If you want to start a village industry, you have to pay bribe after bribe. Half the time the government offices aren’t even functioning at a basic level. Open at ten, take a two hour lunch and close early. Half the food in the public food distribution goes missing. Stolen by the very people who are supposed to be distributing it. That which remains doesn’t fit into the system properly because the is no recognition that half of it was stolen; how can as shopkeeper sell at the government regulated price when he has only half the food he paid for? Corruption in India is rife and for all the time I spent at Gandhi Ashram, Navdanya supposedly inspired by Gandhian ideals, Kausani Gandhi Ashram and other places I never heard of an effective non-violent compaign organized against it.

It’s not that I mean to really criticize what people are doing here in terms of activism. I just don’t see the reaching for the top, the struggling with the biggest issues around. I don’t see the big stuff being tackled. The things that Satygraha is meant to tackle. The issues that are so big you can hardly see them, the dangerous areas, the really deep-rooted, wide spread social problems. How can I criticize the organizations I’ve visited for their good work? Yet at the same time I’m just not finding a living version of the revolutionary philosophy I came to experience. The quiet work continues, like producing khadi, but it gets crushed under the larger issues that aren’t being addressed. Where’s the campaign, man?

Maybe Cesar Chavez is a better hope. Perhaps I should go to the US and try to become involved in the United Food Worker’s struggle.

Anyways, I’ve left Almora and spent a lovely two days at Kausani Ashram. I read Discourses on the Gita, which Gandhi wrote in 1929 at that same ashram. Then I went to Navdanya for a week to teach some children about testing irrigation water for salinity content. I had a good time hanging out with other foreigners, made some soap and distilled some essential oils. It was nice to look at the whole place again almost two months later. But it’s too expensive and dysfunctional for me to stay there very long.

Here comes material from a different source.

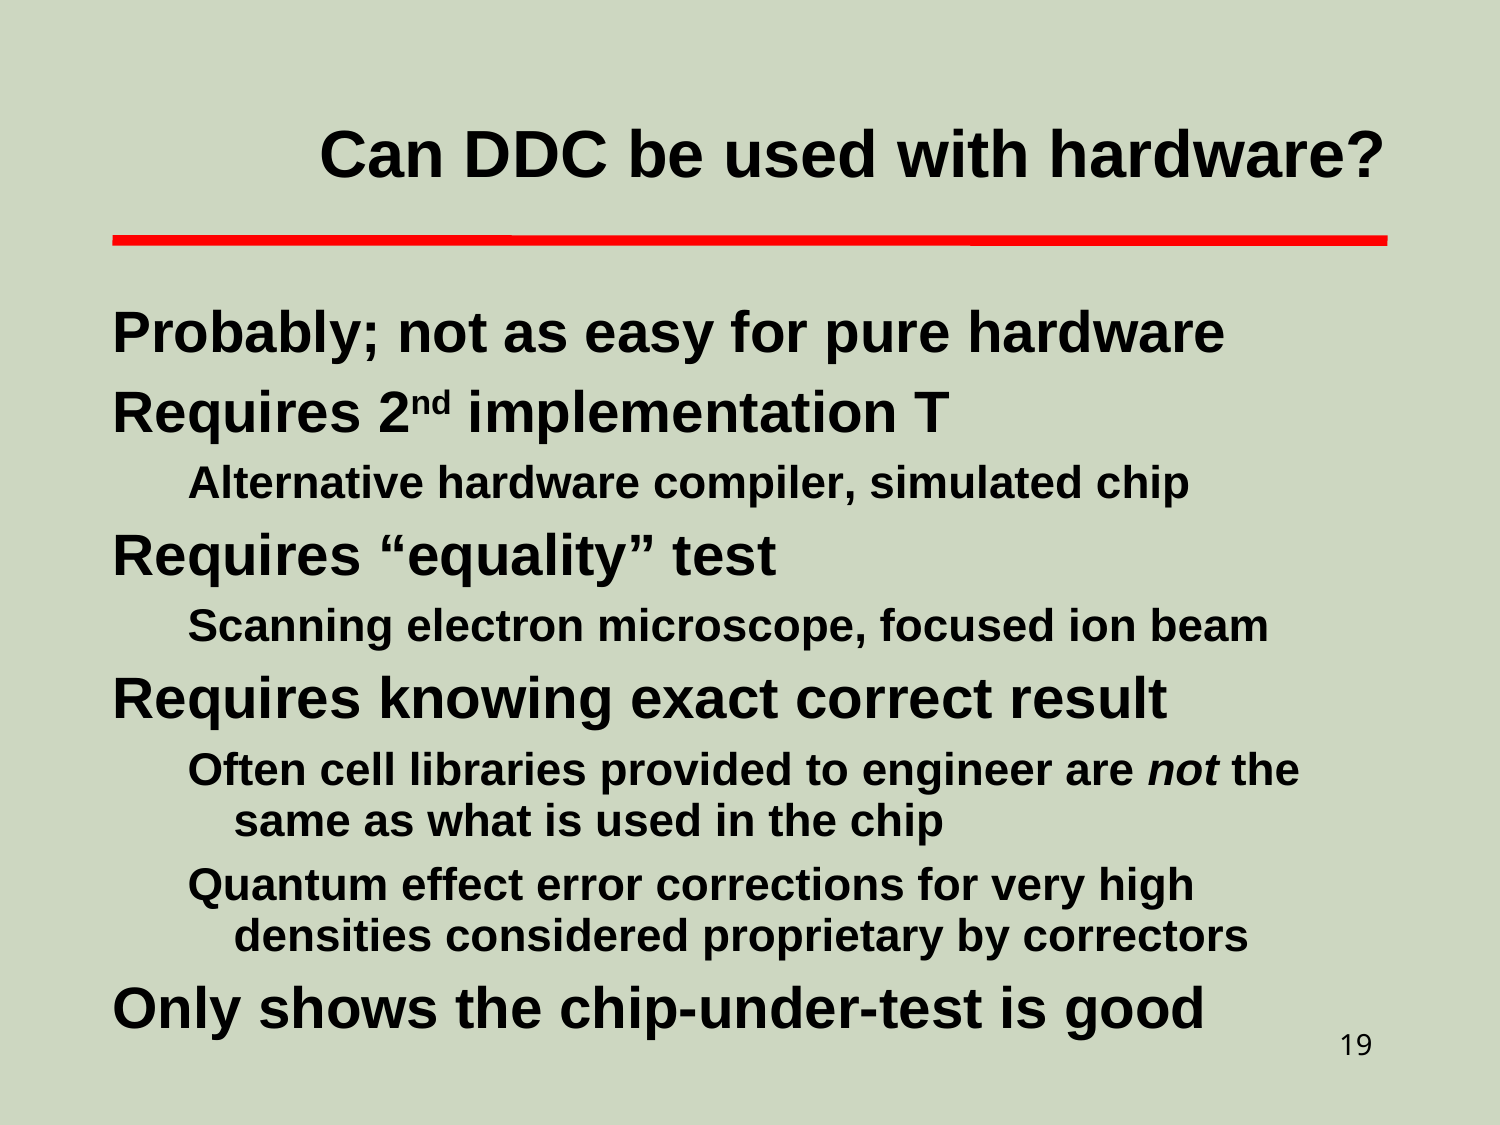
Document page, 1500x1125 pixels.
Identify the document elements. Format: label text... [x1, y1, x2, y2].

I am now by myself in a little cabin near Chamba. I’m at an organic orchard overlooking the town, at 1000 m elevation. So far it has been very lovely although I had to set some things up with the cabin. The cabin is not quite fully functional. It’s mostly there but there are some issues. The water tank is filthy and leaks, I re-jigged the plumbing on the kitchen sink, jumped through hoops to get some propane to cook with and boil water with, bought a knife for the kitchen and so on.

I am at cloud level which is really beautiful when the clouds roll in. I have a great view of the town and lots of organic apples to eat. I pay for my own food. It’s nice and cool.

My job for the next three weeks is basically to think about how to bring the orchard back to production level. Right now it has been abandoned for a while. I don’t know much about orchards but the guy who owns the place knows even less it seems :-). So I’ll take a look, and hopefully get some help from the local university. It’s a great chance to learn about orchards on my own. Being an independent consultant is an idea I’ve been playing with, but I didn’t expect to end up in the situation so soon, albeit without pay!

I also plan to read The Pickwick Papers by Dickens and Heart of Darkness by Joseph Conrad :-).